Extract to read:
Qualification > Math
Additional Math Help HERE ONLY...!
cooldude:
--- Quote from: Ari Ben Canaan on May 30, 2010, 10:26:33 am ---Sorry Darren, but this is way out of my depth.
I do normal mathematics. Wish I could help you out.
Just hang in there; someone will be along to help you out ;)
--- End quote ---
l) okay substitute the value of 0 in the function-->
therefore f(0)=e^-1=0.368
therefore f(x)>0.368
we substitute the value of 0 because this is the least value in the domain, i know that 0 is not included, you can take something like 0.000000000000000001, but 0 is better. or we can use differentiation to find the minimum value of the function, d/dx (e^(x-1))=e^(x-1), therefore at 0 it is 0.368, therefore since this is the minimum value every value of y will be greater than 0.368, therefore the range is f(x)>0.368
ii) let f(x)=y,
now y=e^(x-1)

Apply what you read:
1. Summarize the math help post above in two sentences.
2. In the math help post, what value is given for f(0)?
3. Carry the math help post forward from its last line.

Raw data:
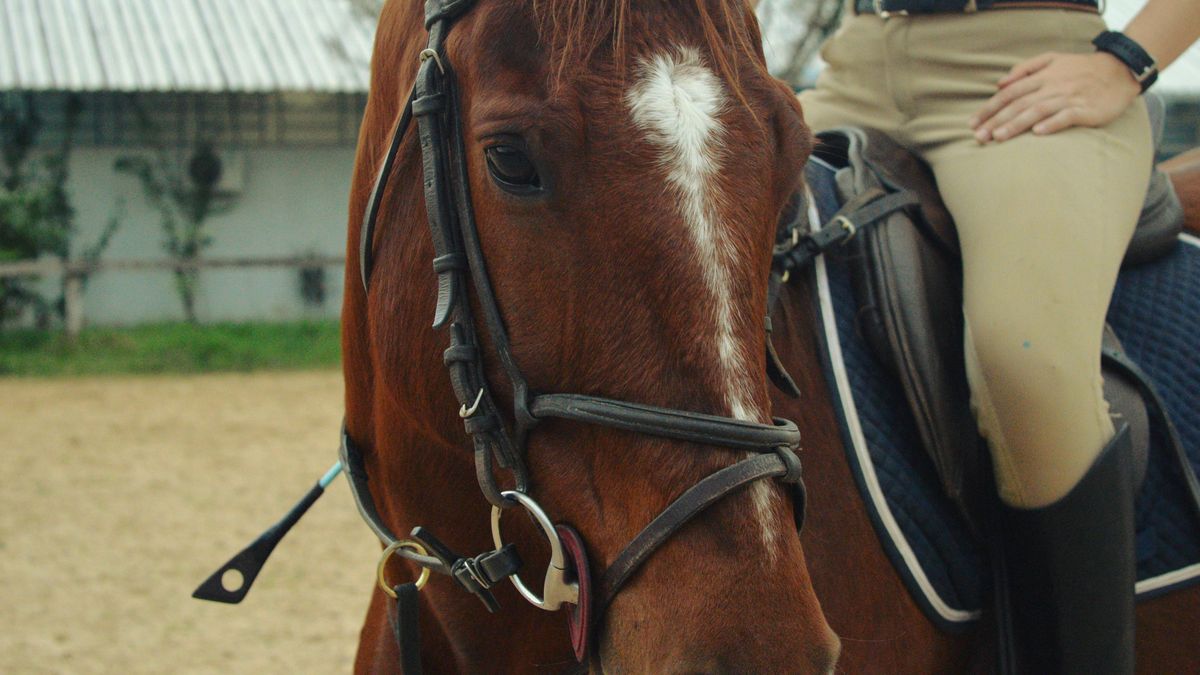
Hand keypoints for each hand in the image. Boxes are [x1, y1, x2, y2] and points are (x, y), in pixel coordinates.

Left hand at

Exercise results:
1. A forum reply quotes another member who says the problem is beyond them, then finds the range of f(x) = e^(x-1) by substituting 0, the least value in the domain, to get f(0) = e^-1 = 0.368, so f(x) > 0.368. It notes that differentiation can also find the minimum and then begins part ii by letting f(x) = y, so that y = e^(x-1).

2. f(0) = e^-1 = 0.368.

3.
take log on both sides (to find the inverse we have to make x the subject)
ln y=x-1
x=ln y + 1
therefore f^-1(x)=ln x + 1
iii) the domain of f^-1(x)=range of f(x), therefore the domain is x>0.368
J.Darren:
--- Quote from: cooldude on May 30, 2010, 10:55:26 am ---l) okay substitute the value of 0 in the function-->
therefore f(0)=e^-1=0.368
therefore f(x)>0.368
we substitute the value of 0 because this is the least value in the domain, i know that 0 is not included, you can take something like 0.000000000000000001, but 0 is better. or we can use differentiation to find the minimum value of the function, d/dx (e^(x-1))=e^(x-1), therefore at 0 it is 0.368, therefore since this is the minimum value every value of y will be greater than 0.368, therefore the range is f(x)>0.368
ii) let f(x)=y,
now y=e^(x-1)
take log on both sides (to find the inverse we have to make x the subject)
ln y=x-1
x=ln y + 1
therefore f^-1(x)=ln x + 1
iii) the domain of f^-1(x)=range of f(x), therefore the domain is x>0.368
--- End quote ---
Thanks mate, although I don't quite get the final bit RE: domain of the inverse function = range of the function ...
By the way what would the inverse function look like if the original function is, say for example, ln (x-1) ?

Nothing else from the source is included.